This chutney can be used as is, as a condiment to go with samosas and other Indian snacks, as a sandwich spread, as a dip mixed into yogurt. It could even be good with pasta, if you consider it as a sort of fat-free Indian "pesto". I haven't tried that, but there's no reason to think it won't be nice. It's versatiie, zingy and easy to make. Last but not the least. this is a healthy chutney -
not in the sense of "I've halved the sugar so I'm calling this healthy" or "I've added spinach to the vegetable pakodas that I deep fried, so I'm calling it healthy" - but actually good for you. That's all.
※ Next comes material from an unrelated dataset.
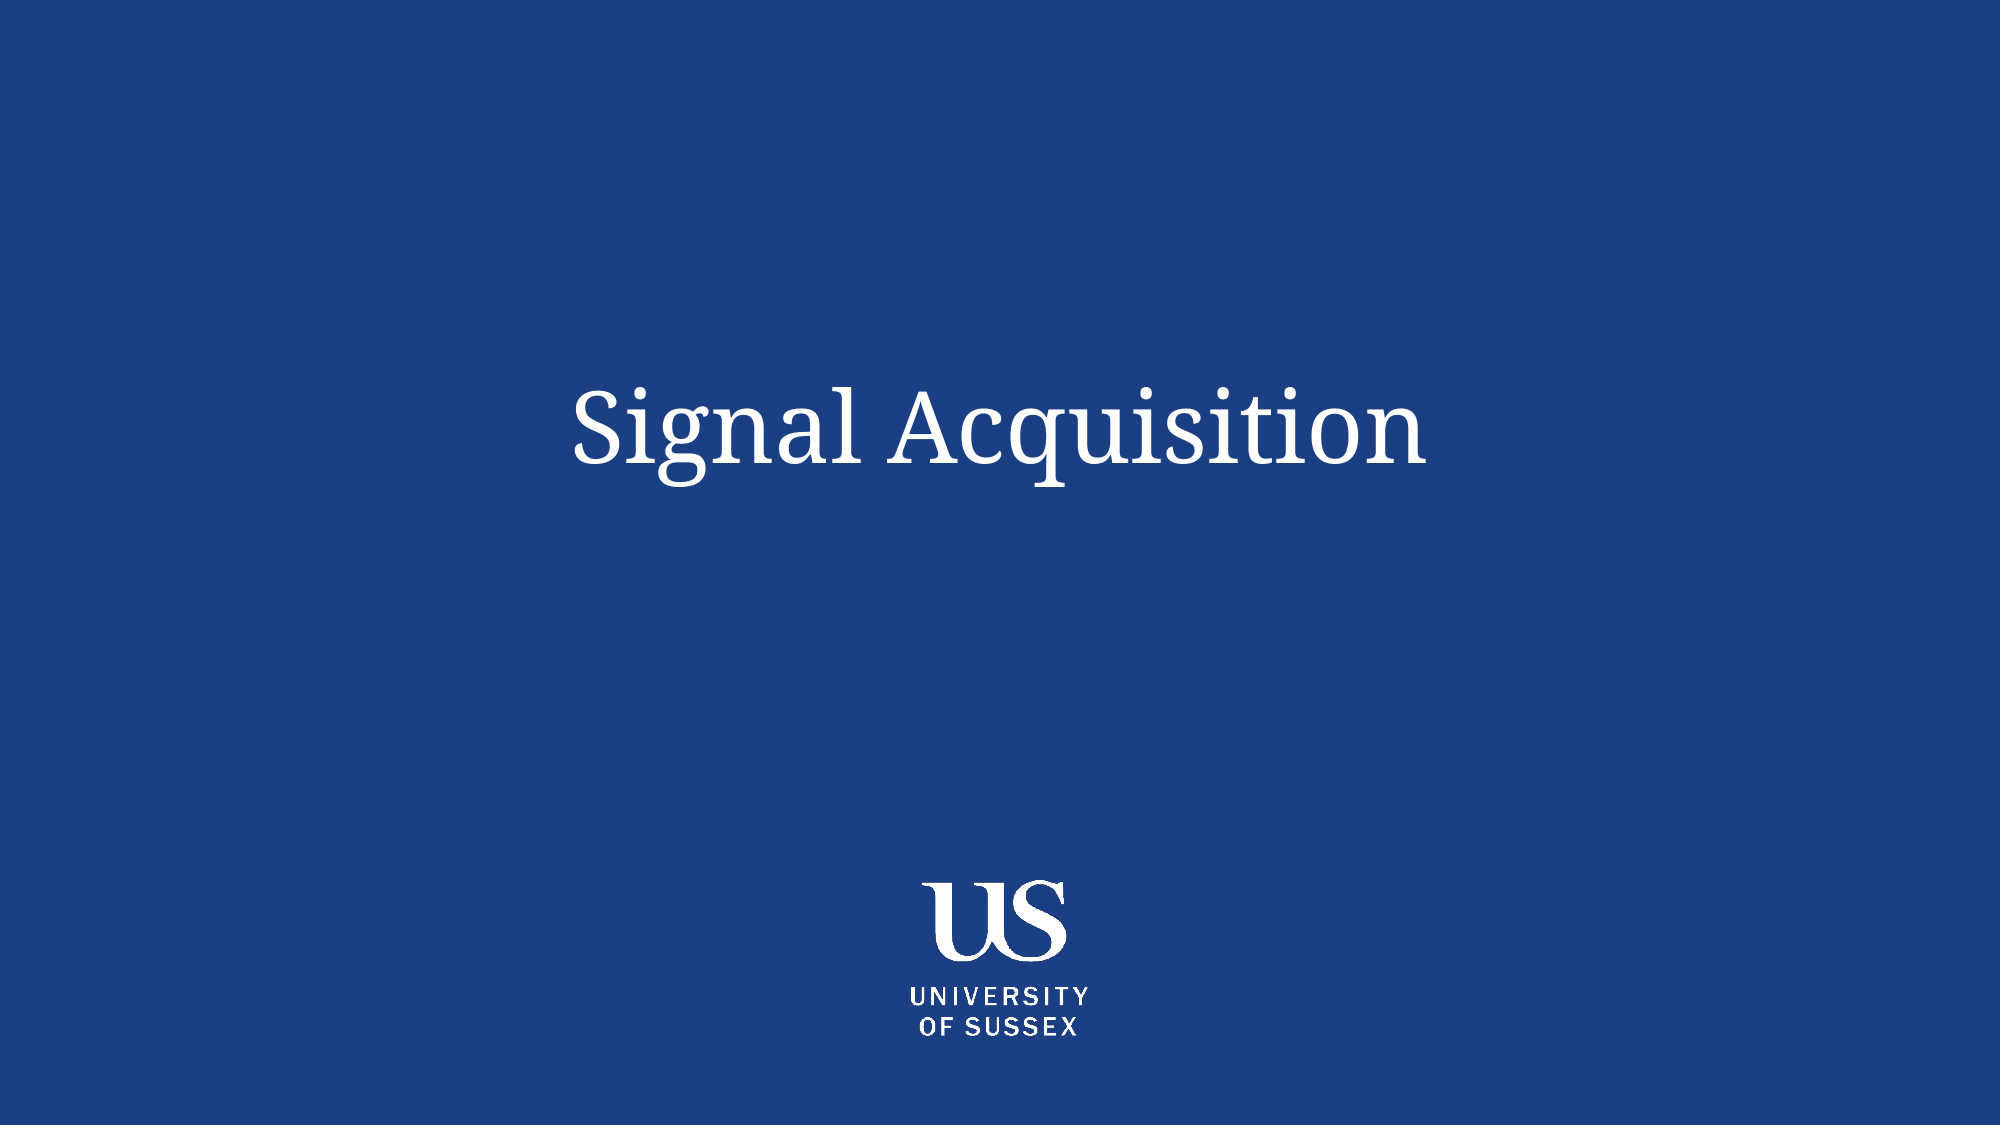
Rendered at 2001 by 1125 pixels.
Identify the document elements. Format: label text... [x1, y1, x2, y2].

picture [911, 880, 1088, 1036]
title Signal Acquisition [249, 257, 1750, 493]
Oh - one more thing. I had this chutney with khatta dhokla yesterday (made from a packet mix, so sue me). And today, I dolloped a couple of spoonfuls over my bowlful of oven-roasted veggies (Charlotte potatoes, broccoli, cauliflower, red onion) and enjoyed every last bite of my light supper. See what I'm saying about this green chutney being versatile?
Recipe for: Green chutney

Ingredients:
3 cups chopped coriander
1 cup chopped mint
1/2 cup chopped spinach
1-2 green chillies, chopped (or to taste)
10-12 almonds, skinned
2 tbsp mixed seeds (I used sunflower and melon)
1/2 tsp cumin seeds
1/2 tsp sugar
Juice of half a lemon (or to taste)
Salt to taste
Water as required
Method:
1. Grind together all the ingredients (except the salt and lemon juice) to a smooth paste.
2. Mix in the lemon juice and salt to taste. The consistency should be softly runny, not very thick.
3. That's it. It's ready to use.
2 comments:
Shammi, being a follower of your blog for nearly a decade now, I can say it with assertion that your verbal description of any food item makes it appear fabulously tasty and here again, I was drooling reading about a simple chutney :)
How kind you are, Ravi :) Thank you so much!